From the “Miracle on Ice” to the Joe Louis/Max Schmeling fights, sports have often played a pivotal symbolic role in American diplomacy abroad. Now, as relations with Cuba have started to thaw, The New York Times recently detailed the Caribbean Baseball Initiative’s plan to bring a Minor League Baseball team to Havana. The group, led by veteran baseball executive Lou Schwechheimer, has spent the last decade laying significant groundwork toward this end and hopes for success as early as 2017.
The U.S. and Cuba share a long history of baseball ties. In the early 1900s, Cuban teams traveled to play exhibition games against Negro League teams until several permanent mostly-Hispanic teams were established.

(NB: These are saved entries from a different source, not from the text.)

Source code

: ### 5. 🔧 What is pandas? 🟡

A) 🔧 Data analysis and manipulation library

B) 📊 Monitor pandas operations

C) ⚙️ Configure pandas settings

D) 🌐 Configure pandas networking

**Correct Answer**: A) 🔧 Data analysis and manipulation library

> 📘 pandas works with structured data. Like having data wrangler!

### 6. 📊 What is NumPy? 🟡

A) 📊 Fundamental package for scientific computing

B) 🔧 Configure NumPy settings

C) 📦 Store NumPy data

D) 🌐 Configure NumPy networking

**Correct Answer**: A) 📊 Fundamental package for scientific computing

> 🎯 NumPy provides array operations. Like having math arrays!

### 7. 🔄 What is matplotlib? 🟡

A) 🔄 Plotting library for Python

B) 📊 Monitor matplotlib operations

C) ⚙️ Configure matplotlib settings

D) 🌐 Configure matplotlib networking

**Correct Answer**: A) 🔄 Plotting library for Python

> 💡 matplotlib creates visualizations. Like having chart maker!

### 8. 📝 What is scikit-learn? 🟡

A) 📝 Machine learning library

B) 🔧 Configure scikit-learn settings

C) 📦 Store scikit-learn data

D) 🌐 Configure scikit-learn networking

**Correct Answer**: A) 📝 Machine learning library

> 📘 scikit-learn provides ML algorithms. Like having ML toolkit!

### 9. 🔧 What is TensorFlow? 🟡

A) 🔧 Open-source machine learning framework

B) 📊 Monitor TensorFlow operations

The New York Cubans, for example, won the Negro League World Series in 1947, aided by future Major League Baseball (MLB) all-star Minnie Minoso. The Havana Sugar Kings, the Cincinnati Reds’ AAA club, won the International League title the year before MLB cut ties with Cuba. Since the U.S. embargo however, the relationship has mostly involved Cuban players defecting to play in America.
Now, Schwechheimer’s group seeks to restore MLB’s official ties with Cuba. The group has acquired controlling interests in both a Miami Marlins and a Tampa Bay Rays franchise but insists neither of these teams will be moved to Cuba. Importantly, they have gained exclusive rights from Minor League Baseball to return a team to Cuba. Their short-term goal is to promote various baseball-related initiatives in Cuba, such as playing the AAA all-star game in Havana or playing individual games on the island, with the long-term aim of eventually establishing a permanent team.
However, a number of daunting legal and diplomatic obstacles still exist since the group will need approval of both countries. On the American end, they require a targeted baseball exception to the current embargo. Such an exemption is not unthinkable – several other areas of commerce have been exempted as a result of recent warming relations. Although many in the U.S. government oppose restoring ties with Cuba, the President’s broad authority to modify terms of the embargo means Congressional approval would likely not be needed. However, the 2016 election will lead to a new President, and the next Administration’s stance toward Cuba remains uncertain.
In Cuba, despite President Raul Castro’s support for improved relations and ending the embargo, some within the Cuban bureaucracy may not share his sentiments, especially given baseball’s particularly contentious history. As the Times pointed out, Cuba receives no financial compensation when a star player defects and signs a contract to play in the U.S., which is not the case with other countries. Defection has the added consequence of essentially forcing Cubans to abandon their families and native country. However, MLB will conduct a good-will tour in Cuba in the coming weeks, which will include some Cuban defectors as participants. They may even pursue a formal system for Cuban players to join the majors, which could include some form of compensation for past and future loss of human assets.
Despite the numerous obstacles, success would constitute a major symbolic step for those seeking to improve relations between the countries. Our multidisciplinary Cuba Team continues to monitor evolving changes to U.S.-Cuba relations.